Trecho selecionado

────────────────────

O arco da prisão é o mais interessante de se discutir aqui no Deviante. Nele, médicos são contratados para investigar a imortalidade de Manji e descobrir uma forma de replicá-la. Por incompetência deles, Kagimura Habaki se desfaz de alguns médicos até encontrar Ayame Burando, um rapaz que havia estudado o método científico ocidental e tentou aplicar em Manji.
Burando descobriu que a imortalidade de Manji é causada por vermes que regeneram a carne do corpo que eles habitam. São vermes que a Yaobikuni implantou em 5 núcleos no corpo dele e que reconstituem qualquer tipo de tecido humano para manter a saúde de seu hospedeiro.
Burando transplanta braços do Manji em outros personagens, tentando achar aqueles que teriam o mesmo tipo sanguíneo e não teriam tanta rejeição. Ele investiga como as extremidades do Manji regeneram mais devagar do que partes perto dos núcleos de vermes. Investiga como os vermes não sobrevivem fora do corpo…
A pressão que Habaki coloca em Burando é tanta que ele simplesmente para de ter ética e de tratar os pacientes como humanos e cria uma linha de produção insana, com pilhas e pilhas de corpos saindo das masmorras do castelo e sendo jogadas em trincheiras, finalmente, permitindo que Rin localize o corpo de Manji com a ajuda de Doa Yoshino, uma espadachim da Itto-Ryu.

────────────────────

Tarefas propostas
1) Reproduza o trecho sobre o arco da prisão desde "O arco da prisão" até "de seu hospedeiro.", incluindo essas palavras.
2) Com base no trecho sobre o arco da prisão, responda às perguntas abaixo.
(a) Que método Ayame Burando havia estudado?
(b) Em quantos núcleos a Yaobikuni implantou os vermes no corpo de Manji?
(c) Com a ajuda de quem Rin localiza o corpo de Manji?
3) Liste todos os personagens mencionados pelo nome no trecho sobre o arco da prisão.

────────────────────

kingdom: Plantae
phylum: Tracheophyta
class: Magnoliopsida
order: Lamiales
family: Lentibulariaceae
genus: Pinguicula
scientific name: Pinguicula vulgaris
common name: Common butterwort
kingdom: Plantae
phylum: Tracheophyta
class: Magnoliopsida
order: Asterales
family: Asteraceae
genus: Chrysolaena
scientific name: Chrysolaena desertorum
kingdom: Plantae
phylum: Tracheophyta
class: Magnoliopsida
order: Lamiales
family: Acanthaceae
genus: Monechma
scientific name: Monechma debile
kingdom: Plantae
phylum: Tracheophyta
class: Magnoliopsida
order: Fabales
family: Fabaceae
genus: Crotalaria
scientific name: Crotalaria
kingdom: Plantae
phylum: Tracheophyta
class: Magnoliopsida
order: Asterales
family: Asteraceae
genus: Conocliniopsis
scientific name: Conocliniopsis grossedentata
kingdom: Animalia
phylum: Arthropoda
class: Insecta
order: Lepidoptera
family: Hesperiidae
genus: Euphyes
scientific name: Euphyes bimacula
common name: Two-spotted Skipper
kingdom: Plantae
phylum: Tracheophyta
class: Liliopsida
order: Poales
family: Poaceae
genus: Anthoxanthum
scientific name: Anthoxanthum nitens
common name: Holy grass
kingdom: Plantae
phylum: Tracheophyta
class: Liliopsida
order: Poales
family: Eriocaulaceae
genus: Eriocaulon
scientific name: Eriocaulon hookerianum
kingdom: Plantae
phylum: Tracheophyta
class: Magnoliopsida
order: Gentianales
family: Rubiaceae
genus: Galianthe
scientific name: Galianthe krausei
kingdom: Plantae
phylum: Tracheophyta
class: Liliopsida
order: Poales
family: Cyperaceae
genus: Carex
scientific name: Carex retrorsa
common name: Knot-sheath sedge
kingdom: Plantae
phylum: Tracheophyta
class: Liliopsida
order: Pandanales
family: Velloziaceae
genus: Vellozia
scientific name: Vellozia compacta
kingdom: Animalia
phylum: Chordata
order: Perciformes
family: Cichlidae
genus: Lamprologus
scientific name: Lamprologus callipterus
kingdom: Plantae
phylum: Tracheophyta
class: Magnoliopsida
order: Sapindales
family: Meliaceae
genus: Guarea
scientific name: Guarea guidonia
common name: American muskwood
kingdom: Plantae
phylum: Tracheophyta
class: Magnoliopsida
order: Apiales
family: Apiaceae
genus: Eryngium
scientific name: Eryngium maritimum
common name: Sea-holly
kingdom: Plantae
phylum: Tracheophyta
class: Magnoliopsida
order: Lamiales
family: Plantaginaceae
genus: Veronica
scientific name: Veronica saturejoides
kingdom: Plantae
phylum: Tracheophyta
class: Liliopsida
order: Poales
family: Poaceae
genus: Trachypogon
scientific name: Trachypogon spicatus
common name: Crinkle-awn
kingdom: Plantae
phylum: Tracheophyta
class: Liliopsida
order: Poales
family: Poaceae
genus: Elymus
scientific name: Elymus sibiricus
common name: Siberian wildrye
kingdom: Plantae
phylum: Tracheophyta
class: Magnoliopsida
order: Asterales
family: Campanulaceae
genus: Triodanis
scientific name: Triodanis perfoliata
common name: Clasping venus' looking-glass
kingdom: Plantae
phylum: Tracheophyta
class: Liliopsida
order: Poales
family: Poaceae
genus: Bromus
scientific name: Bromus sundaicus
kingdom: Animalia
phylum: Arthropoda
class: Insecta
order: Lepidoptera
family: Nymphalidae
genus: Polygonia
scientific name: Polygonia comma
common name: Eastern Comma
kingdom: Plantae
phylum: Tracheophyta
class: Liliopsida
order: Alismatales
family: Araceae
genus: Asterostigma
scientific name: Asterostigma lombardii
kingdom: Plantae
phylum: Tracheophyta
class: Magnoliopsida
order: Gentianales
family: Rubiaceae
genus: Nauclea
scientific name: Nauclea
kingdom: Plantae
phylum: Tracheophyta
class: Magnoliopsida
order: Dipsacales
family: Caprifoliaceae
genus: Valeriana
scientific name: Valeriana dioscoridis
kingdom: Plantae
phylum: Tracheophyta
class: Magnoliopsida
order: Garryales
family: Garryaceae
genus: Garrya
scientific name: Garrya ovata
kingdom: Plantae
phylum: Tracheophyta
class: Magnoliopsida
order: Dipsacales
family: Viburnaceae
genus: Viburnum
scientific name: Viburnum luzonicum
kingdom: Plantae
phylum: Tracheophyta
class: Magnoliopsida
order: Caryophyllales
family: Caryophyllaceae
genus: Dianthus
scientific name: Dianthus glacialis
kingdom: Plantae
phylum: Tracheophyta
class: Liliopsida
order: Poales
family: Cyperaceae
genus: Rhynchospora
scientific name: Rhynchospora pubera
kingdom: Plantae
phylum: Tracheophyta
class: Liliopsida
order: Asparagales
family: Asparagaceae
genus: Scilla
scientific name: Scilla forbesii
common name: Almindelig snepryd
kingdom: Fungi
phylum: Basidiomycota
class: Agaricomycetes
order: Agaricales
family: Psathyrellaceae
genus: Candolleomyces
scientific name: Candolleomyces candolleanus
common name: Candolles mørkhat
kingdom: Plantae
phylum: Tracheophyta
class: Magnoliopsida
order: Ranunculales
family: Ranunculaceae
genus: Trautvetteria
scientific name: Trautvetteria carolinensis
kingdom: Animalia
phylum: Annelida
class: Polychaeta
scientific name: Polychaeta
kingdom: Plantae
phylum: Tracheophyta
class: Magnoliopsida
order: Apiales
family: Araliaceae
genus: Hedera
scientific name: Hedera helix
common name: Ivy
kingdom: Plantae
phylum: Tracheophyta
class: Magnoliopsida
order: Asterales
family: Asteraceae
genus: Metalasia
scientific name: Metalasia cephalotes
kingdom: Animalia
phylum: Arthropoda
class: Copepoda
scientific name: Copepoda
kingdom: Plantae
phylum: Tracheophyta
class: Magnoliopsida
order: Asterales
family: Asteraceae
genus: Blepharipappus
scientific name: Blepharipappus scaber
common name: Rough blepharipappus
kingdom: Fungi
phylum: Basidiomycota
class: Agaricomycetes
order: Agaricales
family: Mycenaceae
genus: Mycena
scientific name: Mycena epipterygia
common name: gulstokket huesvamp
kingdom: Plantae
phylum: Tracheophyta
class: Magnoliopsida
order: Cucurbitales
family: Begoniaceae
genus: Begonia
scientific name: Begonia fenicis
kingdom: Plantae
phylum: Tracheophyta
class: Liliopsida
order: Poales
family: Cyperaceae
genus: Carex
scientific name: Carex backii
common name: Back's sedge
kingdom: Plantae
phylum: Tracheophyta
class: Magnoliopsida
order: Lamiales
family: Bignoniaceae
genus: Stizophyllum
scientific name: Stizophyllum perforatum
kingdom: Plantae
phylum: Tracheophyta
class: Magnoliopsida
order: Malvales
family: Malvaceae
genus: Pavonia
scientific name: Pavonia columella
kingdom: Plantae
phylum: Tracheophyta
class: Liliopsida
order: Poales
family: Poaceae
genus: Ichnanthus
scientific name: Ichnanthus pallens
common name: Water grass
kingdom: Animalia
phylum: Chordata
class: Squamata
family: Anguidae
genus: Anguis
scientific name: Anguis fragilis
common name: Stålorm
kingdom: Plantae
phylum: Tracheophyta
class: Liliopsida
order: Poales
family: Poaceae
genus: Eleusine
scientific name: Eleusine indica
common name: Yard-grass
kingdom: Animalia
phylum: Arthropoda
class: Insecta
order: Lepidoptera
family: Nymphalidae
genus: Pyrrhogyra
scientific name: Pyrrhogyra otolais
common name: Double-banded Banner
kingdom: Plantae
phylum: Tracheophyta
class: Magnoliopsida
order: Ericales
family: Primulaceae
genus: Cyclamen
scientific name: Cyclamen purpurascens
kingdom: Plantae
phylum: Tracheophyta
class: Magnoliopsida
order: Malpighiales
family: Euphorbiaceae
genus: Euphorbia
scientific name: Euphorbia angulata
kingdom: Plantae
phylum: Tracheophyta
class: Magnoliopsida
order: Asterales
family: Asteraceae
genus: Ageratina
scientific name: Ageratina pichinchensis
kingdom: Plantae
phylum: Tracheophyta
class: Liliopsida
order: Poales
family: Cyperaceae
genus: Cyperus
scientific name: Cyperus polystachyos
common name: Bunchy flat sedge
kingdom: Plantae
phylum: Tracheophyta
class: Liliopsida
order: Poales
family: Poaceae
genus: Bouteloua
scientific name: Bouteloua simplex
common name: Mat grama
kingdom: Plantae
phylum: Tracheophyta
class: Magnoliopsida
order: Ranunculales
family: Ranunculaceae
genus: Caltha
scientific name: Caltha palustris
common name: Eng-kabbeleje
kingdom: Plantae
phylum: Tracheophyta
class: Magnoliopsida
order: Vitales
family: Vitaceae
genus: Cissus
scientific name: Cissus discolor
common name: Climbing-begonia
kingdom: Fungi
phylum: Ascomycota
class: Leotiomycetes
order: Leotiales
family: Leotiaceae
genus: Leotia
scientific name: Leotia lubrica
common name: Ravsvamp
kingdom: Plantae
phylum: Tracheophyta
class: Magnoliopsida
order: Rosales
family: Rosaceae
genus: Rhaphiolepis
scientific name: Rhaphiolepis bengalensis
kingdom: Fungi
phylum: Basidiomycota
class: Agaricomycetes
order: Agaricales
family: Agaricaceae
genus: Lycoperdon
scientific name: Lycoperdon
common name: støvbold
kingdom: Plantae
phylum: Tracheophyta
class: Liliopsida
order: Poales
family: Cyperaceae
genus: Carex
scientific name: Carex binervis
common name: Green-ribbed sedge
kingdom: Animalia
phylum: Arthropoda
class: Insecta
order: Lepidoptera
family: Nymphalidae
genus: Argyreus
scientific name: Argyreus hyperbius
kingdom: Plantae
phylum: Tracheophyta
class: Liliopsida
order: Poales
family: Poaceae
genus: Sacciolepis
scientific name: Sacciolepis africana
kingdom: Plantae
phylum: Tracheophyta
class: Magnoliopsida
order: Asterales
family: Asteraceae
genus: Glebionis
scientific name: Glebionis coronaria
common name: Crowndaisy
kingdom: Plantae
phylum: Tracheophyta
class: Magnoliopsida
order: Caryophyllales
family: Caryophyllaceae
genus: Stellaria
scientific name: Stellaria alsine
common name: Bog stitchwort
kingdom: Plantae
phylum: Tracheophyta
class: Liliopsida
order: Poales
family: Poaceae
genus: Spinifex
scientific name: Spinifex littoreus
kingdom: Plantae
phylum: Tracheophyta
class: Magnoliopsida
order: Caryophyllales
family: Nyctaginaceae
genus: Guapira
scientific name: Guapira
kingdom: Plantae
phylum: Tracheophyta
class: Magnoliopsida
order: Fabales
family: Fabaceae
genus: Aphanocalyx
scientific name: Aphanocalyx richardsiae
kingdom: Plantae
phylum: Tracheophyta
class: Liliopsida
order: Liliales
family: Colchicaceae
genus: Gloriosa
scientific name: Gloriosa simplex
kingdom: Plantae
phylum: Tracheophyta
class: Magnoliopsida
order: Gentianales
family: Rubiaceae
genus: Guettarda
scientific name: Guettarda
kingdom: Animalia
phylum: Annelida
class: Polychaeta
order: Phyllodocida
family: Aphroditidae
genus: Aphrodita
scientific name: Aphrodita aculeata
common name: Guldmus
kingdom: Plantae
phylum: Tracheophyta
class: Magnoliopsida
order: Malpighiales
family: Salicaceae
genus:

────────────────────

Exercício resolvido
1)
O arco da prisão é o mais interessante de se discutir aqui no Deviante. Nele, médicos são contratados para investigar a imortalidade de Manji e descobrir uma forma de replicá-la. Por incompetência deles, Kagimura Habaki se desfaz de alguns médicos até encontrar Ayame Burando, um rapaz que havia estudado o método científico ocidental e tentou aplicar em Manji.
Burando descobriu que a imortalidade de Manji é causada por vermes que regeneram a carne do corpo que eles habitam. São vermes que a Yaobikuni implantou em 5 núcleos no corpo dele e que reconstituem qualquer tipo de tecido humano para manter a saúde de seu hospedeiro.

2)
(a) Ayame Burando havia estudado o método científico ocidental.
(b) A Yaobikuni implantou os vermes em 5 núcleos no corpo de Manji.
(c) Rin localiza o corpo de Manji com a ajuda de Doa Yoshino, uma espadachim da Itto-Ryu.

3)
Manji
Kagimura Habaki
Ayame Burando
Yaobikuni
Rin
Doa Yoshino